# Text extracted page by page

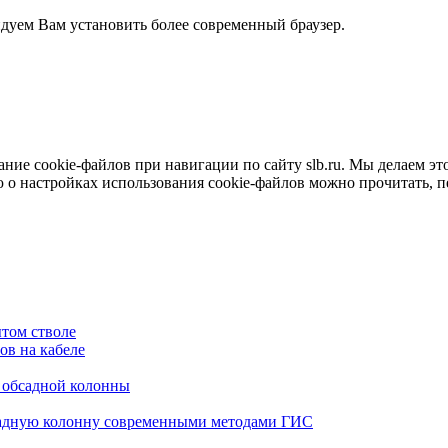
ндуем Вам установить более современный браузер.
е cookie-файлов при навигации по сайту slb.ru. Мы делаем это 
о настройках использования cookie-файлов можно прочитать, 
том стволе
в на кабеле
я обсадной колонны
садную колонну современными методами ГИС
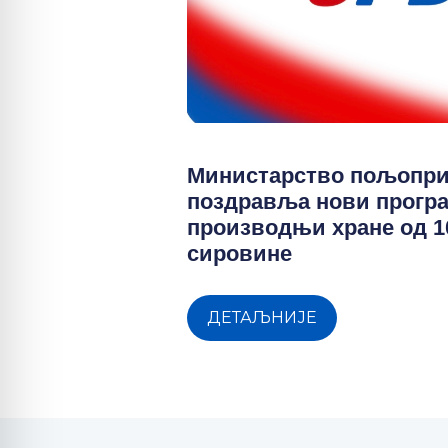
Министарство пољопр
поздравља нови прогр
производњи хране од 
сировине
ДЕТАЉНИЈЕ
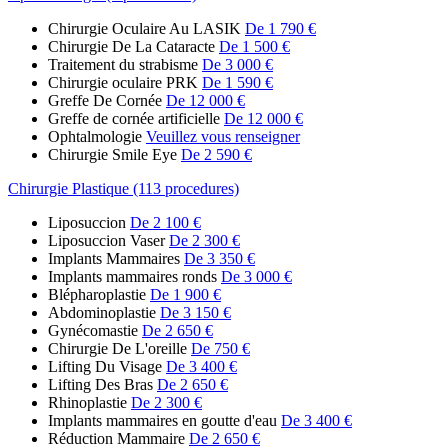
Chirurgie Oculaire Au LASIK
De 1 790 €
Chirurgie De La Cataracte
De 1 500 €
Traitement du strabisme
De 3 000 €
Chirurgie oculaire PRK
De 1 590 €
Greffe De Cornée
De 12 000 €
Greffe de cornée artificielle
De 12 000 €
Ophtalmologie
Veuillez vous renseigner
Chirurgie Smile Eye
De 2 590 €
Chirurgie Plastique (113 procedures)
Liposuccion
De 2 100 €
Liposuccion Vaser
De 2 300 €
Implants Mammaires
De 3 350 €
Implants mammaires ronds
De 3 000 €
Blépharoplastie
De 1 900 €
Abdominoplastie
De 3 150 €
Gynécomastie
De 2 650 €
Chirurgie De L'oreille
De 750 €
Lifting Du Visage
De 3 400 €
Lifting Des Bras
De 2 650 €
Rhinoplastie
De 2 300 €
Implants mammaires en goutte d'eau
De 3 400 €
Réduction Mammaire
De 2 650 €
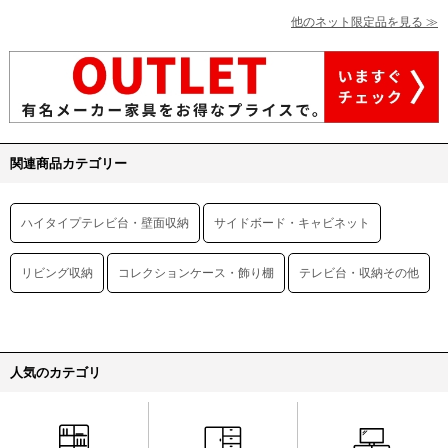
他のネット限定品を見る ≫
関連商品カテゴリー
ハイタイプテレビ台・壁面収納
サイドボード・キャビネット
リビング収納
コレクションケース・飾り棚
テレビ台・収納その他
人気のカテゴリ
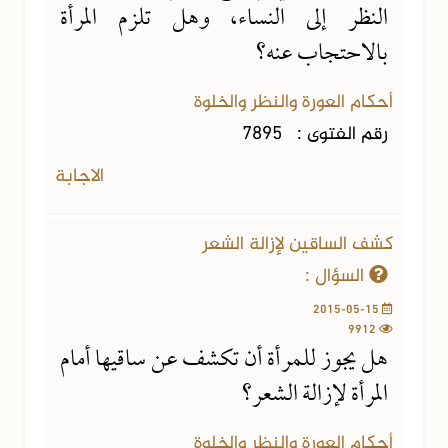
النظر إلى النساء، وهل تلزم المرأة
بالاحتجاب عنه؟
أحكام العورة والنظر والخلوة
رقم الفتوى :
7895
الاجابة
كشف الساقين لإزالة الشعر
السؤال :
2015-05-15
9912
هل يجوز للمرأة أن تكشف عن ساقيها أمام
المرأة لإزالة الشعر؟
أحكام العورة والنظر والخلوة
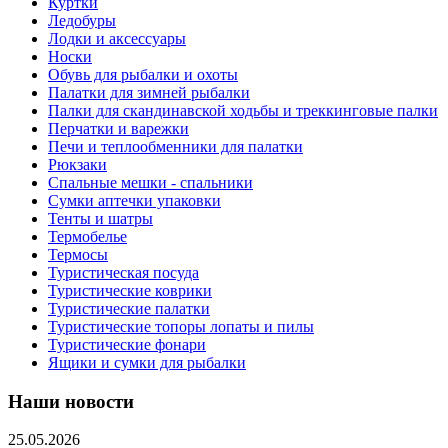
Куртки
Ледобуры
Лодки и аксессуары
Носки
Обувь для рыбалки и охоты
Палатки для зимней рыбалки
Палки для скандинавской ходьбы и треккинговые палки
Перчатки и варежки
Печи и теплообменники для палатки
Рюкзаки
Спальные мешки - спальники
Сумки аптечки упаковки
Тенты и шатры
Термобелье
Термосы
Туристическая посуда
Туристические коврики
Туристические палатки
Туристические топоры лопаты и пилы
Туристические фонари
Ящики и сумки для рыбалки
Наши новости
25.05.2026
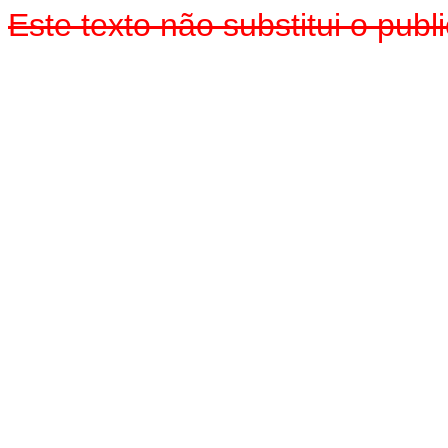
Este texto não substitui o pu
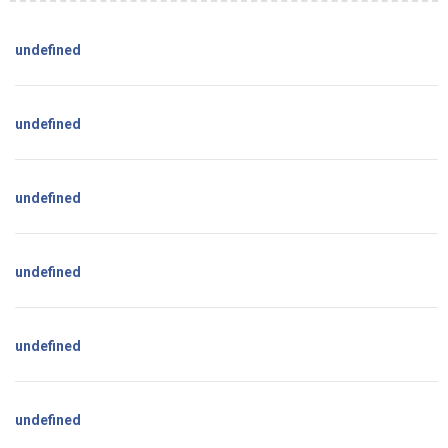
undefined
undefined
undefined
undefined
undefined
undefined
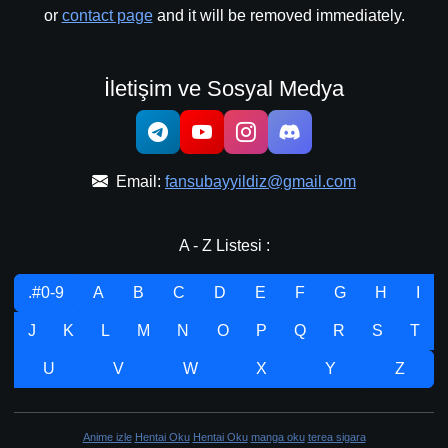
or
contact page
and it will be removed immediately.
İletişim ve Sosyal Medya
Email:
fansubayyildiz@gmail.com
A - Z Listesi :
.#0-9
A
B
C
D
E
F
G
H
I
J
K
L
M
N
O
P
Q
R
S
T
U
V
W
X
Y
Z
Anime izle
Hentai Oku
Hentai Oku
manga oku
terea sigara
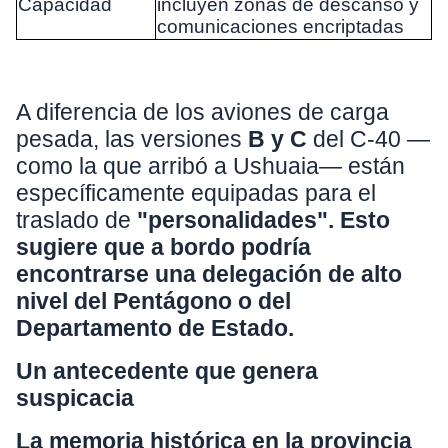
Capacidad
incluyen zonas de descanso y
comunicaciones encriptadas
A diferencia de los aviones de carga
pesada, las versiones
B y C
del C-40 —
como la que arribó a Ushuaia— están
específicamente equipadas para el
traslado de
"personalidades".
Esto
sugiere que a bordo podría
encontrarse una delegación de alto
nivel del Pentágono o del
Departamento de Estado.
Un antecedente que genera
suspicacia
La memoria histórica en la provincia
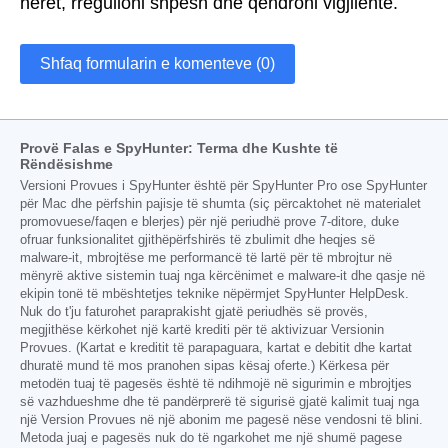
herët, rregulloni shpesh dhe qëndroni vigjilentë.
Shfaq formularin e komenteve (0)
Provë Falas e SpyHunter: Terma dhe Kushte të
Rëndësishme
Versioni Provues i SpyHunter është për SpyHunter Pro ose SpyHunter
për Mac dhe përfshin pajisje të shumta (siç përcaktohet në materialet
promovuese/faqen e blerjes) për një periudhë prove 7-ditore, duke
ofruar funksionalitet gjithëpërfshirës të zbulimit dhe heqjes së
malware-it, mbrojtëse me performancë të lartë për të mbrojtur në
mënyrë aktive sistemin tuaj nga kërcënimet e malware-it dhe qasje në
ekipin tonë të mbështetjes teknike nëpërmjet SpyHunter HelpDesk.
Nuk do t'ju faturohet paraprakisht gjatë periudhës së provës,
megjithëse kërkohet një kartë krediti për të aktivizuar Versionin
Provues. (Kartat e kreditit të parapaguara, kartat e debitit dhe kartat
dhuratë mund të mos pranohen sipas kësaj oferte.) Kërkesa për
metodën tuaj të pagesës është të ndihmojë në sigurimin e mbrojtjes
së vazhdueshme dhe të pandërprerë të sigurisë gjatë kalimit tuaj nga
një Version Provues në një abonim me pagesë nëse vendosni të blini.
Metoda juaj e pagesës nuk do të ngarkohet me një shumë pagese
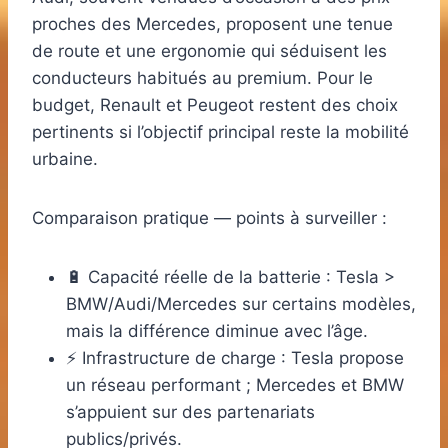
proches des Mercedes, proposent une tenue
de route et une ergonomie qui séduisent les
conducteurs habitués au premium. Pour le
budget, Renault et Peugeot restent des choix
pertinents si l’objectif principal reste la mobilité
urbaine.
Comparaison pratique — points à surveiller :
🔋 Capacité réelle de la batterie : Tesla >
BMW/Audi/Mercedes sur certains modèles,
mais la différence diminue avec l’âge.
⚡ Infrastructure de charge : Tesla propose
un réseau performant ; Mercedes et BMW
s’appuient sur des partenariats
publics/privés.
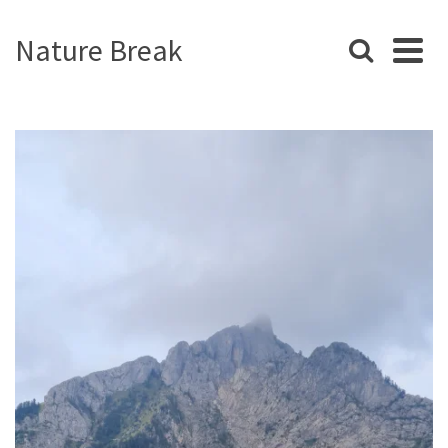
Nature Break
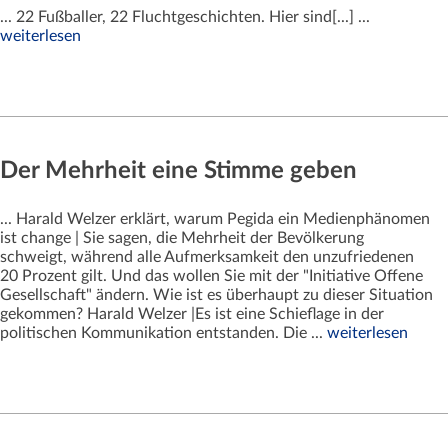
... 22 Fußballer, 22 Fluchtgeschichten. Hier sind[...] ...
weiterlesen
Der Mehrheit eine Stimme geben
... Harald Welzer erklärt, warum Pegida ein Medienphänomen
ist change | Sie sagen, die Mehrheit der Bevölkerung
schweigt, während alle Aufmerksamkeit den unzufriedenen
20 Prozent gilt. Und das wollen Sie mit der "Initiative Offene
Gesellschaft" ändern. Wie ist es überhaupt zu dieser Situation
gekommen? Harald Welzer |Es ist eine Schieflage in der
politischen Kommunikation entstanden. Die ...
weiterlesen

# INSTRUCTIONS FOR THE TASK
Start at the line containing "proches des Mercedes, proposent une tenue" and continue through the end of the data, rewriting those lines with "Mercedes" changed to "Volvo" everywhere and nothing else altered. Leave the pictures out.

# SOLUTION BELOW
proches des Volvo, proposent une tenue
de route et une ergonomie qui séduisent les
conducteurs habitués au premium. Pour le
budget, Renault et Peugeot restent des choix
pertinents si l’objectif principal reste la mobilité
urbaine.
Comparaison pratique — points à surveiller :
🔋 Capacité réelle de la batterie : Tesla >
BMW/Audi/Volvo sur certains modèles,
mais la différence diminue avec l’âge.
⚡ Infrastructure de charge : Tesla propose
un réseau performant ; Volvo et BMW
s’appuient sur des partenariats
publics/privés.
Nature Break
... 22 Fußballer, 22 Fluchtgeschichten. Hier sind[...] ...
weiterlesen
Der Mehrheit eine Stimme geben
... Harald Welzer erklärt, warum Pegida ein Medienphänomen
ist change | Sie sagen, die Mehrheit der Bevölkerung
schweigt, während alle Aufmerksamkeit den unzufriedenen
20 Prozent gilt. Und das wollen Sie mit der "Initiative Offene
Gesellschaft" ändern. Wie ist es überhaupt zu dieser Situation
gekommen? Harald Welzer |Es ist eine Schieflage in der
politischen Kommunikation entstanden. Die ...
weiterlesen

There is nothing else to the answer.